Monday 14th of August 2017

These are some delicious looking breakfasts, my friend. I need to consider adding beans when I make eggs. It's kind of brilliant.

Rosie

Sunday 20th of December 2015

wow my breakfasts are so boring compared to these. I'd love to try some of these as breakfast for dinner - esp the eggs w/ – cooked quinoa, sauteed onions and mushrooms, leftover black beans and cilantro combined in skillet

Mrs K

Wednesday 10th of September 2014

Making healthy eating choices has always been my biggest problem especially since I loove sweets.

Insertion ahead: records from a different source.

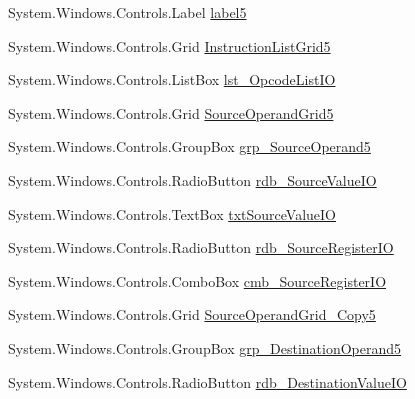 \begin{DoxyCompactItemize}
\item 
System.\+Windows.\+Controls.\+Label \hyperlink{class_c_p_u___o_s___simulator_1_1_instructions_window_acfbda3e1b251a166abc72a07d4cb5025}{label5}
\item 
System.\+Windows.\+Controls.\+Grid \hyperlink{class_c_p_u___o_s___simulator_1_1_instructions_window_a335e8ec02a78ffc483900745de96b602}{Instruction\+List\+Grid5}
\item 
System.\+Windows.\+Controls.\+List\+Box \hyperlink{class_c_p_u___o_s___simulator_1_1_instructions_window_aa8ccd453237503f0e15aff22975cea68}{lst\+\_\+\+Opcode\+List\+I\+O}
\item 
System.\+Windows.\+Controls.\+Grid \hyperlink{class_c_p_u___o_s___simulator_1_1_instructions_window_a3066f4664c81bacc6decdf84d08e74a9}{Source\+Operand\+Grid5}
\item 
System.\+Windows.\+Controls.\+Group\+Box \hyperlink{class_c_p_u___o_s___simulator_1_1_instructions_window_ab16ea5f8e2e761d0a7a0fe7054dfa3b5}{grp\+\_\+\+Source\+Operand5}
\item 
System.\+Windows.\+Controls.\+Radio\+Button \hyperlink{class_c_p_u___o_s___simulator_1_1_instructions_window_ad7bb114a6f948e79e55a44943ecf660a}{rdb\+\_\+\+Source\+Value\+I\+O}
\item 
System.\+Windows.\+Controls.\+Text\+Box \hyperlink{class_c_p_u___o_s___simulator_1_1_instructions_window_a14161b7bebd71e7545b59f77f6254a26}{txt\+Source\+Value\+I\+O}
\item 
System.\+Windows.\+Controls.\+Radio\+Button \hyperlink{class_c_p_u___o_s___simulator_1_1_instructions_window_a30064f400e25a6b155a34108a3fba816}{rdb\+\_\+\+Source\+Register\+I\+O}
\item 
System.\+Windows.\+Controls.\+Combo\+Box \hyperlink{class_c_p_u___o_s___simulator_1_1_instructions_window_a9f9d831a77d174675da89b1fe03602ad}{cmb\+\_\+\+Source\+Register\+I\+O}
\item 
System.\+Windows.\+Controls.\+Grid \hyperlink{class_c_p_u___o_s___simulator_1_1_instructions_window_a5a43b8933f014dffe28d3aa610518a94}{Source\+Operand\+Grid\+\_\+\+Copy5}
\item 
System.\+Windows.\+Controls.\+Group\+Box \hyperlink{class_c_p_u___o_s___simulator_1_1_instructions_window_aa99ecad0d35bc5e70a8924c9b3913106}{grp\+\_\+\+Destination\+Operand5}
\item 
System.\+Windows.\+Controls.\+Radio\+Button \hyperlink{class_c_p_u___o_s___simulator_1_1_instructions_window_a012739d419d605946f5dc0fd645db182}{rdb\+\_\+\+Destination\+Value\+I\+O}
\item 

\end{DoxyCompactItemize}
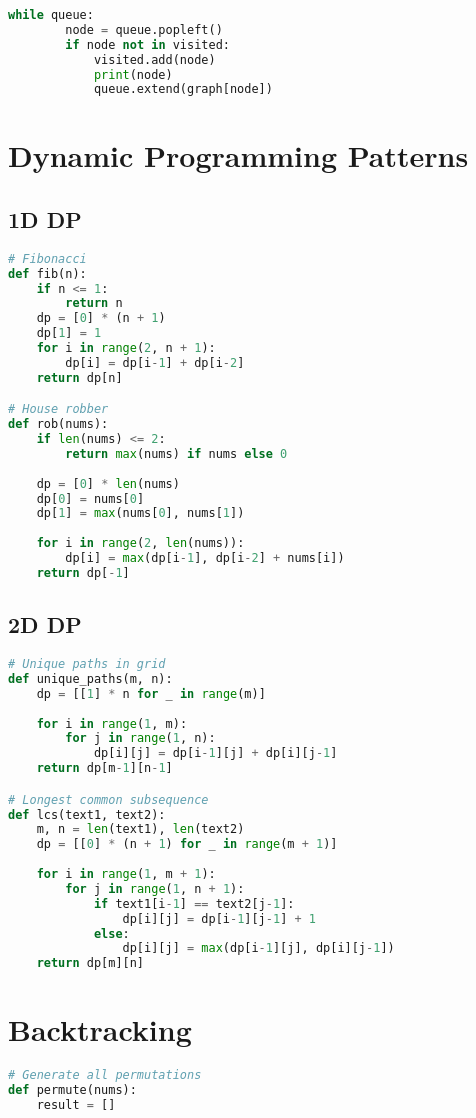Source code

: \documentclass[9pt,a4paper]{article}
\begin{document}
\begin{multicols}{2}
\begin{lstlisting}[language=Python]
    while queue:
        node = queue.popleft()
        if node not in visited:
            visited.add(node)
            print(node)
            queue.extend(graph[node])
\end{lstlisting}

\section*{Dynamic Programming Patterns}

\subsection*{1D DP}
\begin{lstlisting}[language=Python]
# Fibonacci
def fib(n):
    if n <= 1:
        return n
    dp = [0] * (n + 1)
    dp[1] = 1
    for i in range(2, n + 1):
        dp[i] = dp[i-1] + dp[i-2]
    return dp[n]

# House robber
def rob(nums):
    if len(nums) <= 2:
        return max(nums) if nums else 0
    
    dp = [0] * len(nums)
    dp[0] = nums[0]
    dp[1] = max(nums[0], nums[1])
    
    for i in range(2, len(nums)):
        dp[i] = max(dp[i-1], dp[i-2] + nums[i])
    return dp[-1]
\end{lstlisting}

\subsection*{2D DP}
\begin{lstlisting}[language=Python]
# Unique paths in grid
def unique_paths(m, n):
    dp = [[1] * n for _ in range(m)]
    
    for i in range(1, m):
        for j in range(1, n):
            dp[i][j] = dp[i-1][j] + dp[i][j-1]
    return dp[m-1][n-1]

# Longest common subsequence
def lcs(text1, text2):
    m, n = len(text1), len(text2)
    dp = [[0] * (n + 1) for _ in range(m + 1)]
    
    for i in range(1, m + 1):
        for j in range(1, n + 1):
            if text1[i-1] == text2[j-1]:
                dp[i][j] = dp[i-1][j-1] + 1
            else:
                dp[i][j] = max(dp[i-1][j], dp[i][j-1])
    return dp[m][n]
\end{lstlisting}

\section*{Backtracking}
\begin{lstlisting}[language=Python]
# Generate all permutations
def permute(nums):
    result = []
    

\end{lstlisting}
\end{multicols}
\end{document}
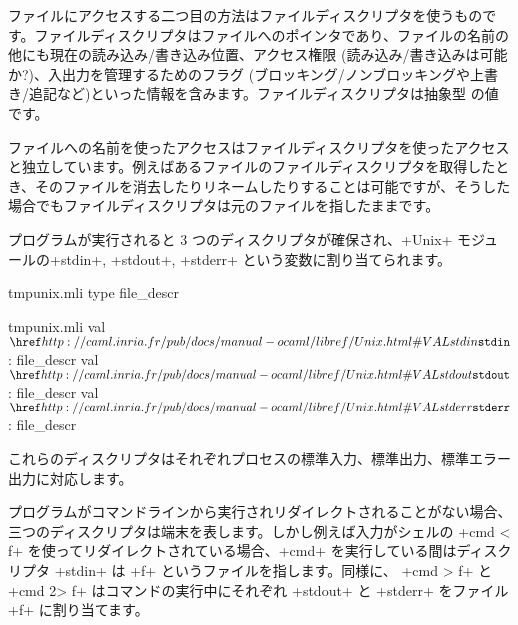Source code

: ファイルにアクセスする二つ目の方法はファイルディスクリプタを使うものです。ファイルディスクリプタはファイルへのポインタであり、ファイルの名前の他にも現在の読み込み/書き込み位置、アクセス権限 (読み込み/書き込みは可能か?)、入出力を管理するためのフラグ (ブロッキング/ノンブロッキングや上書き/追記など)といった情報を含みます。ファイルディスクリプタは抽象型  の値です。

ファイルへの名前を使ったアクセスはファイルディスクリプタを使ったアクセスと独立しています。例えばあるファイルのファイルディスクリプタを取得したとき、そのファイルを消去したりリネームしたりすることは可能ですが、そうした場合でもファイルディスクリプタは元のファイルを指したままです。

プログラムが実行されると 3 つのディスクリプタが確保され、\ml+Unix+ モジュールの\ml+stdin+, \ml+stdout+, \ml+stderr+ という変数に割り当てられます。
\begin{codefile}{tmpunix.mli}
type file_descr
\end{codefile}
\begin{listingcodefile}{tmpunix.mli}
val $\indexlibvalue{Unix}{stdin}$ : file_descr
val $\indexlibvalue{Unix}{stdout}$ : file_descr
val $\indexlibvalue{Unix}{stderr}$ : file_descr
\end{listingcodefile}
これらのディスクリプタはそれぞれプロセスの標準入力、標準出力、標準エラー出力に対応します。

プログラムがコマンドラインから実行されリダイレクトされることがない場合、三つのディスクリプタは端末を表します。しかし例えば入力がシェルの \ml+cmd < f+ を使ってリダイレクトされている場合、\ml+cmd+ を実行している間はディスクリプタ \ml+stdin+ は \ml+f+ というファイルを指します。同様に、 \ml+cmd > f+ と \ml+cmd 2> f+ はコマンドの実行中にそれぞれ \ml+stdout+ と \ml+stderr+ をファイル \ml+f+ に割り当てます。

I NEVER diet but I do try to eat better. There are times when I do well but most of the time I don't. My saving grace in the past was that I loooove to exercise BUT now with 2 kids it's hard finding the time. So basically, I've come to the conclusion that I HAVE to eat better. I love eggs AND I've grown to like beans but I don't think I can combine them. I may try it--we'll see. BTW, I'm loving your health conscious posts. Of course, I also love reading about your adorable family too :)

Rose's Daughter

Tuesday 9th of September 2014

I wish i liked beans. Really I do. But no. And everyone around me will thank me for saying no. Just sayin....

RattlesandHeels

Tuesday 9th of September 2014

That eggs and quinoa looks delicious. I need to pin that for a morning when I don't have to rush the Princess Fairy to school.